Pewnie nie będzie dla Was zaskoczeniem fakt, że uwielbiam kupować i testować kosmetyki. Podczas zakupów, produkty pielęgnacyjne i makijażowe cieszą mnie tak samo mocno, jak wybór nowej garderoby. To właśnie z miłości do kosmetyków i pielęgnacji powstał ten blog.
Na przestrzeni ostatnich lat wypróbowałam dużą ilość produktów, niektóre z nich okazały się nietrafionymi bublami, inne przyniosły oczekiwane efekty, a nieliczne polubiłam tak bardzo, że często do nich wracam.

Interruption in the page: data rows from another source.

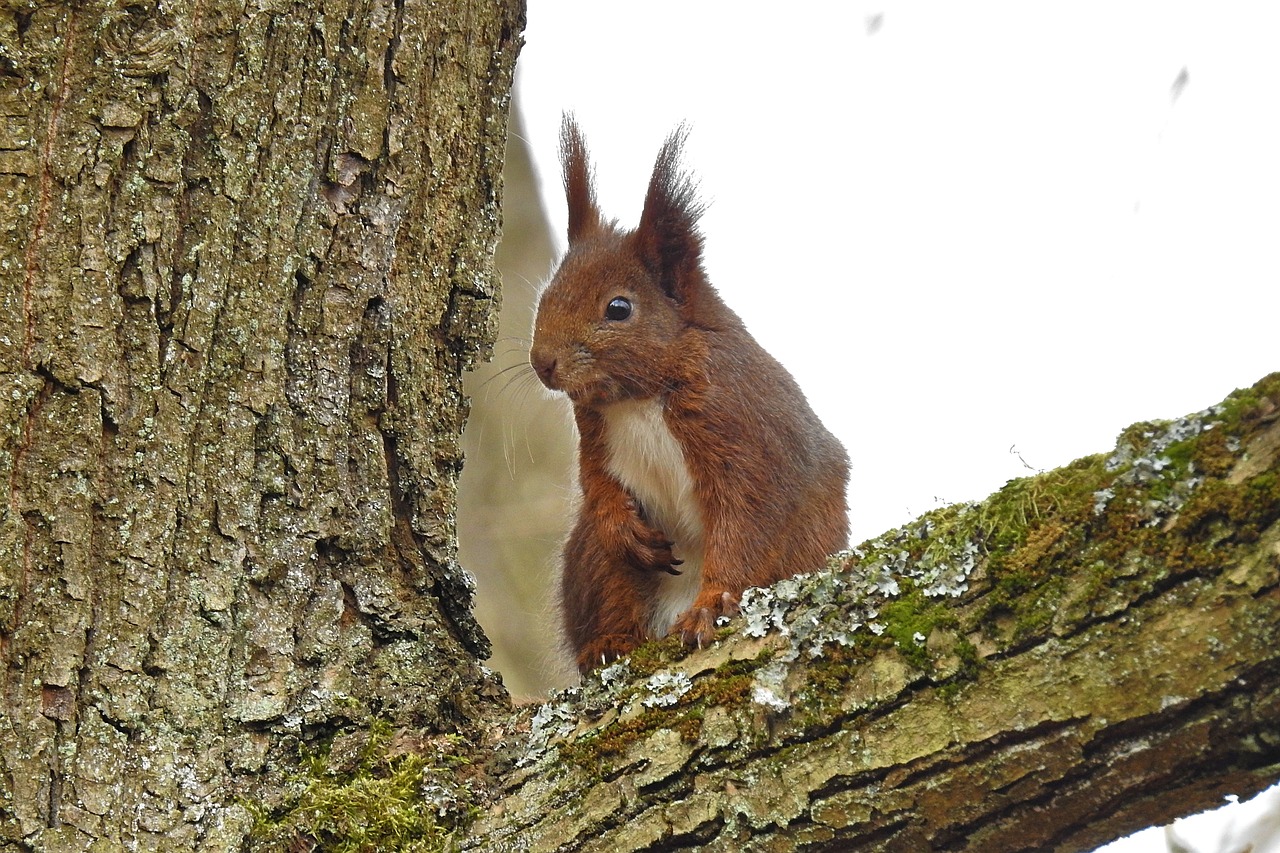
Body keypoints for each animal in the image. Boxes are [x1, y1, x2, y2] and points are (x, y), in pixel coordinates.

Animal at [529, 116, 849, 671]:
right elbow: (595, 482)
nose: (542, 363)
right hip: (593, 559)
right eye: (548, 293)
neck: (639, 397)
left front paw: (711, 606)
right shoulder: (593, 432)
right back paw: (608, 644)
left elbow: (747, 524)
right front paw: (621, 525)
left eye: (619, 308)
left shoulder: (744, 431)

Mieszkając w UK mam dostęp do wielu światowych kosmetycznych marek, jednak podczas moich pobytów w Polsce lubię zaglądać do tamtejszych drogeri, by zapoznać się z najnowszą kosmetyczną ofertą. Jednym z moich ulubionych sklepów jest Perfumeria Douglas, do której mam dość duży sentyment. Odkąd pamiętam zawsze interesowała mnie tematyka Beauty, a w szczególności pielęgnacja. Kiedy w moich rodzinnych Kielcach powstała pierwsza perfumeria Douglas, bywałam w niej dość często. Luksusowe kosmetyki, piękne wnętrza, a przede wszystkim miła i profesjonalna obsługa sprawiały, że lubiłam tam być. Był to dla mnie taki kosmetyczny raj, gdzie mogłam poznać i poczuć produkty światowych i często nie dostępnych (finansowo) dla studentki marek.

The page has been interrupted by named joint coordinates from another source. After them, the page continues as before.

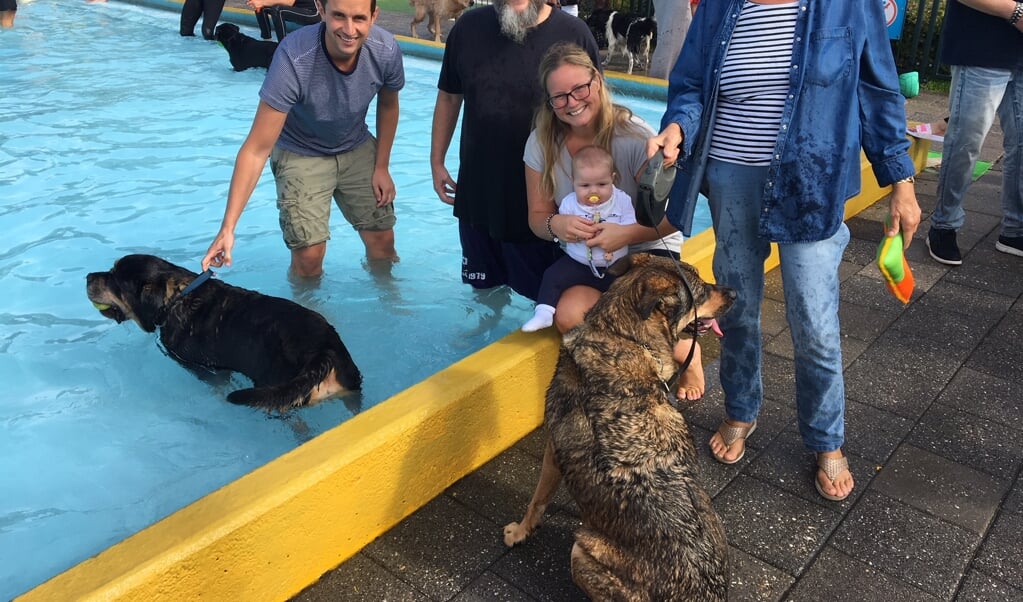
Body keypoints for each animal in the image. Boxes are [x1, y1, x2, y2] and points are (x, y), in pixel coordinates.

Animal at [86, 251, 364, 411]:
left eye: (114, 279)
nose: (87, 276)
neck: (177, 297)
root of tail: (323, 349)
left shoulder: (197, 365)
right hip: (350, 386)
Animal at [503, 254, 736, 602]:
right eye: (702, 290)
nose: (735, 293)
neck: (620, 335)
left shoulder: (553, 450)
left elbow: (536, 501)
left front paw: (519, 532)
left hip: (580, 551)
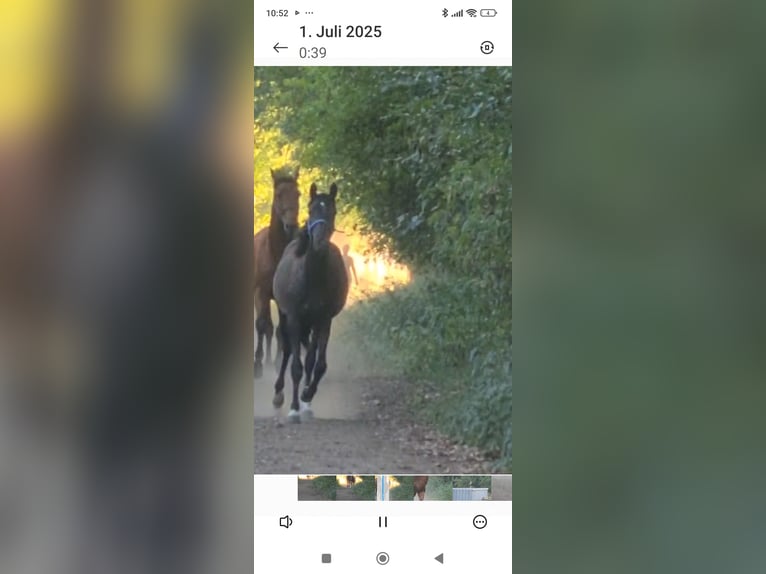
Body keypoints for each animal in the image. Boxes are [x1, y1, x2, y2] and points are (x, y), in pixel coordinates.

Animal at [272, 182, 349, 423]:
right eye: (311, 208)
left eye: (332, 211)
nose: (319, 242)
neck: (312, 278)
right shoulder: (295, 318)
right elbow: (295, 366)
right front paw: (294, 408)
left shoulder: (323, 321)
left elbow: (318, 365)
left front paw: (307, 396)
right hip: (286, 317)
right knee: (287, 350)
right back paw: (278, 396)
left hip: (312, 325)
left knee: (310, 358)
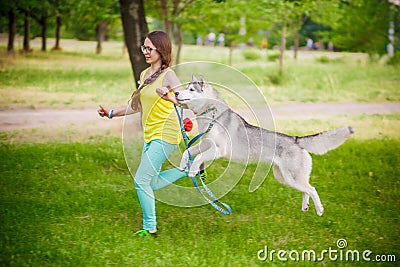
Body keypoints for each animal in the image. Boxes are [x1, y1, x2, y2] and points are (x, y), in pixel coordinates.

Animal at [177, 74, 354, 217]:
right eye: (186, 88)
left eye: (191, 89)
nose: (176, 93)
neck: (211, 114)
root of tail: (295, 139)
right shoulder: (204, 144)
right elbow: (188, 151)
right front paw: (183, 165)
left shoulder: (219, 150)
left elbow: (198, 157)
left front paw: (192, 170)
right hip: (285, 177)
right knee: (306, 189)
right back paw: (305, 207)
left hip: (291, 177)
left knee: (312, 189)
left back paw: (319, 210)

Podczas naszego ostatniego pobytu w Polsce, odwiedziłam perfumerię Douglas w szczecińskiej galerii handlowej Galaxy. Szeroka gama produktów, dużo ofert promocyjnych (przed zbliżającym się Dniem Matki) oraz bardzo przyjazne konsultantki sprawiły, że spędziłam tam dłuższy czas, zgłębiając wiedzę na temat nieznanych mi dotąd kosmetyków 🙂
Podczas wizyty w szczecińskim Douglasie kupiłam dwa z moich ulubionych kosmetyków do makijażu, rozświetlający puder Mary Lou Manizer marki The Balm oraz tusz do rzęs Artdeco All in One Panoramic. Polubiłam je tak bardzo, że ciężko jest mi wyobrazić sobie mój codzienny makijaż bez ich użycia. Tusz doskonale stylizuje rzęsy, a wielofunkcyjny puder sprawia, że moja twarz wygląda promiennie.
Macie swoje ulubione sklepy kosmetyczne? Gdzie najczęściej kupujecie kosmetyki?